> [TASK DATA]:
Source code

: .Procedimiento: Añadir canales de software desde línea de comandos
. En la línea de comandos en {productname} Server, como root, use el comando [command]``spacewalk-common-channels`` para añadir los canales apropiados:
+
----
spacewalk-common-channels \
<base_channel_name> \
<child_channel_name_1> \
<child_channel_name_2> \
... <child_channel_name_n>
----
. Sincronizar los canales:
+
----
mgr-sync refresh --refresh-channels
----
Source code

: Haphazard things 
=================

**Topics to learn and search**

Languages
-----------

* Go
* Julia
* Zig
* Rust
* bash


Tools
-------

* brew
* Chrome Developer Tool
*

> [EXERCISE]: From the data, list each line in which the string "canales" appears.

> [WRITTEN ANSWER]:
: .Procedimiento: Añadir canales de software desde línea de comandos
. En la línea de comandos en {productname} Server, como root, use el comando [command]``spacewalk-common-channels`` para añadir los canales apropiados:
. Sincronizar los canales:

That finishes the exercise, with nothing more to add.